Hukum-hukum berkaitan dengan hak, yang dimaksud dengan


hukum yang berkaitan dengan hak adalah akibat-akibat hukum yang timbul
karena ditetapkannya suatu hak kepada pemiliknya. Akibat-akibat hukum ini
meliputi hal-hal sebagai berikut.

1. Pelaksanaan hak
Setiap pemilik hak berhak untuk memenuhi dan melaksanakan
haknya dengan berbagai cara yang dibenarkan oleh syara’. Untuk memenuhi
hak Allah berkaitan dengan ibadah adalah dengan melaksanakannya sesuai
dengan ketentuan yang telah ditetapkan oleh Allah dan rasul-Nya, baik
dalam keadaan normal (azimah) maupun dalam keadaan rukhshah, seperti
qashar dalam shalat, berbuka puasa ketika dalam perjalanan, tayammum
ketika tidak ada air, dan sebagaiannya.
Untuk melaksanakan hak Allah yang berkaitan dengan larangan
jarimah dan kemungkaran, caranya adalah dengan mencegah seluruh lapisan
masyarakat agar tidak melakukannya.
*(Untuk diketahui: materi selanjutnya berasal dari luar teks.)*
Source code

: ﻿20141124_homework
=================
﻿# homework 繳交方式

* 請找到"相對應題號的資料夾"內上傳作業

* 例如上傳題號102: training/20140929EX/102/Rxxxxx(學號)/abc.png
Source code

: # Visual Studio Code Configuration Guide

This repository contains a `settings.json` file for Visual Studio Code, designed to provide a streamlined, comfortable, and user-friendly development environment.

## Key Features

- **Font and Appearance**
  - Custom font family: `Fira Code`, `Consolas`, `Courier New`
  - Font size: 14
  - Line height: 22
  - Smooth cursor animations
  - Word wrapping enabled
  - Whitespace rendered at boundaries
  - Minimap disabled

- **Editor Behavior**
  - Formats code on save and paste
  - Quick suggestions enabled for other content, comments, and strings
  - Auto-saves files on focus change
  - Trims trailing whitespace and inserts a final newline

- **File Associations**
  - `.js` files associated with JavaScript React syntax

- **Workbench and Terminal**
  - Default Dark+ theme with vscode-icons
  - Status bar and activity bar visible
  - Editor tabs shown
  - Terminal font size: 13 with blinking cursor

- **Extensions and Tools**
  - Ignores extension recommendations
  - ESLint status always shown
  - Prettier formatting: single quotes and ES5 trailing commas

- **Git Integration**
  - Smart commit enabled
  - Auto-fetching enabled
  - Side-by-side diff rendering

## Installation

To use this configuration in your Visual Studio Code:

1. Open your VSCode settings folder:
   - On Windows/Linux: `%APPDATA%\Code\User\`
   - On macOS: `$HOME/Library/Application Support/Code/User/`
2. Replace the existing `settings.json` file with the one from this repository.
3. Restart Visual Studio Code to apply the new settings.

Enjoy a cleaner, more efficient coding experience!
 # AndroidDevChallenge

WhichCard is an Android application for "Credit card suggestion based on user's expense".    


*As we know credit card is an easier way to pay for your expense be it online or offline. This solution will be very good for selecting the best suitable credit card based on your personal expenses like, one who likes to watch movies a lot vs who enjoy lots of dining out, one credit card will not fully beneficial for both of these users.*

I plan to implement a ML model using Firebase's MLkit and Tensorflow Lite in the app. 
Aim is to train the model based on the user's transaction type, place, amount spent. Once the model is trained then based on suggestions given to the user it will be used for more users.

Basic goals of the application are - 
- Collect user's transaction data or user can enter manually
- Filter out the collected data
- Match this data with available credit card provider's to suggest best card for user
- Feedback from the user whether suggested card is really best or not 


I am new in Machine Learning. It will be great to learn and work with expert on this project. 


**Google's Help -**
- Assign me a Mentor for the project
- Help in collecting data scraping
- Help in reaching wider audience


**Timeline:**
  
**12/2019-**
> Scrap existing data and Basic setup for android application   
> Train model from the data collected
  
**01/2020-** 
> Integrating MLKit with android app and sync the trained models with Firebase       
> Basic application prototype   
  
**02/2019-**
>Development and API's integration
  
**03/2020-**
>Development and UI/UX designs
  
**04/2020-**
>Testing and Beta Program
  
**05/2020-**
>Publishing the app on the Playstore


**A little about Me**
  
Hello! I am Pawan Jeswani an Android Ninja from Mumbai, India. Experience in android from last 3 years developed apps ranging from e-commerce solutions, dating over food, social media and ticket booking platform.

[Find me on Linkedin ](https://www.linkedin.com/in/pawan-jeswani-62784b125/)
Apabila mereka melanggar maka
ditindak lanjuti dengan melaksanakan hukuman oleh ulil amri (pejabat
berwenang) setelah dilakukan proses persidangan sesuai dengan ketentuan
yang berlaku.
Untuk melaksanakan hak manusia yang kebetulan berada di pihak
lain, caranya adalah dengan mengambilnya dari orang yang bersangkutan
dengan baik-baik dan sukarela. Apabila ia menolak untuk menyerahkannya,
dan untuk mengambil sendiri dikhawatirkan timbul fitnah dan keributan
maka menurut kesepakatan fuqaha, hak tersebut tidak diambil sendiri oleh si
pemilik, melainkan dengan perantaraan pengadilan.
2. Perlindungan terhadap hak
Syara’ menetapkan perlindungan hak bagi pemiliknya dari setiap
pelanggaran dengan berbagai macam cara, antara lain adanya pertanggung
jawaban di hadapan Allah, pertanggung jawaban perdata, dan penetapan hak
penyelesaian melalui pengadilan.

Dalam urusan ibadah yang merupakan hak Allah, syara’ menjaganya


dengan landasan agama dan dorongan iman dengan adanya rasa takut
terhadap siksaan Allah, dan motivasi pahala dan kenimatan dunia. Oleh
karena itu, dalam masalah taklif (perintah dan larangan) ayat-ayat Al-Quran
selalu dimulai dengan mengemukakan sifat iman.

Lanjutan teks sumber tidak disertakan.